===== MATERIAL FOR THIS TASK =====
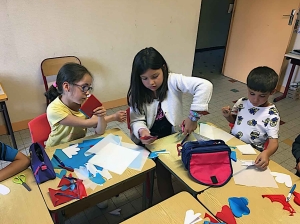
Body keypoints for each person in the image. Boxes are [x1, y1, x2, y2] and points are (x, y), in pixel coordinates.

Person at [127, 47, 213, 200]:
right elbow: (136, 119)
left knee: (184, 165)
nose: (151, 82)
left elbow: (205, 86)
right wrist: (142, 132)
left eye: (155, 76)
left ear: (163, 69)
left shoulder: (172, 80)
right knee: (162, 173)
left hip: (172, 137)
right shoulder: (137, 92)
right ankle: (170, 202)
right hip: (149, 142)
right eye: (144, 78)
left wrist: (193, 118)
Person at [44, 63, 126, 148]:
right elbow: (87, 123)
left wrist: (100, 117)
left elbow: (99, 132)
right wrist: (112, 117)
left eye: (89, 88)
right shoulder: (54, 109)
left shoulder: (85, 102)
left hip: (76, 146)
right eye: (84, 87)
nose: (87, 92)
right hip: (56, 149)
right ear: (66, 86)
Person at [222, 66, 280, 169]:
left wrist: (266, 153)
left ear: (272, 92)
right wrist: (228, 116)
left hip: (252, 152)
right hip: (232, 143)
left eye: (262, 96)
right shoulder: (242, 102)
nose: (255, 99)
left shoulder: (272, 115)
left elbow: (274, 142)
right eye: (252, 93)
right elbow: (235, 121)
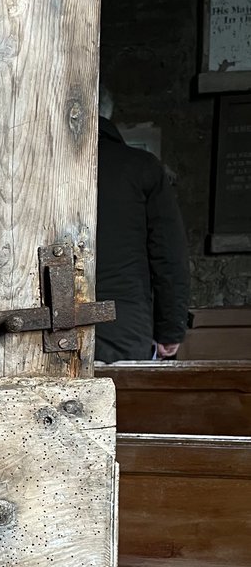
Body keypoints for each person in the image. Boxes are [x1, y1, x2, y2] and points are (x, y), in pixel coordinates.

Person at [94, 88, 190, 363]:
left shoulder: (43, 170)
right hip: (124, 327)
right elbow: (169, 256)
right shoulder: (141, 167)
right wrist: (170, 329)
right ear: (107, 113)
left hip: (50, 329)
=====
===== MATERIAL FOR THIS TASK =====
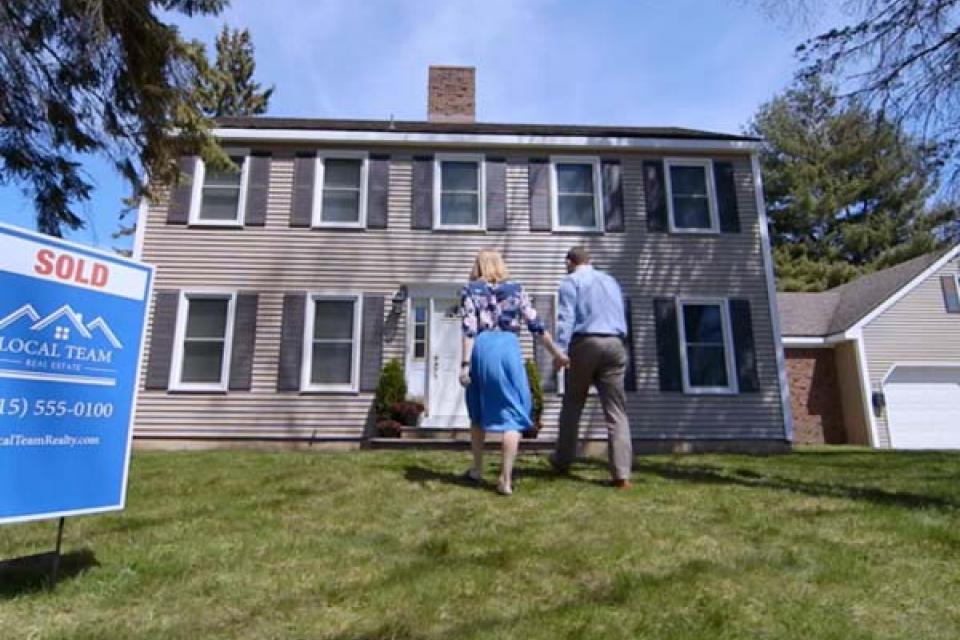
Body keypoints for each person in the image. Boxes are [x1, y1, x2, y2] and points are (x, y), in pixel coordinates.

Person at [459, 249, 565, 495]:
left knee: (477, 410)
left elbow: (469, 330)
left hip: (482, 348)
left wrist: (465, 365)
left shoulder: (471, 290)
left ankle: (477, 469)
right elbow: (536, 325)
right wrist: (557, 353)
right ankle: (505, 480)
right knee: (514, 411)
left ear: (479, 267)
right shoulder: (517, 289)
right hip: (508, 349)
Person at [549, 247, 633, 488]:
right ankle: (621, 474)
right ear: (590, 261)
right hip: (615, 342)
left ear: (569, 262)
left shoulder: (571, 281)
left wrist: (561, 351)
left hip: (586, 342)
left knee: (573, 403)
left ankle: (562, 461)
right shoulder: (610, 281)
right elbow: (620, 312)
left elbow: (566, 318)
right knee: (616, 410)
=====
===== MATERIAL FOR THIS TASK =====
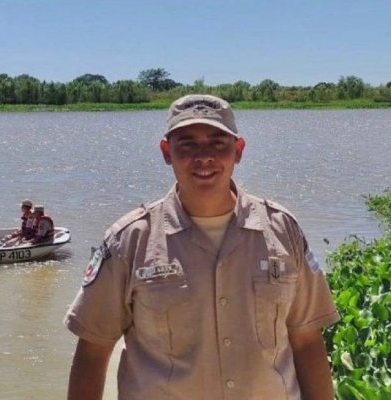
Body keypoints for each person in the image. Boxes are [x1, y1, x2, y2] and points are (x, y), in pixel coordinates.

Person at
=====
◆ WORK REQUEST ◆
Say only how many lines in the records carry the word "ankle".

◆ SOLVED PROBLEM ◆
5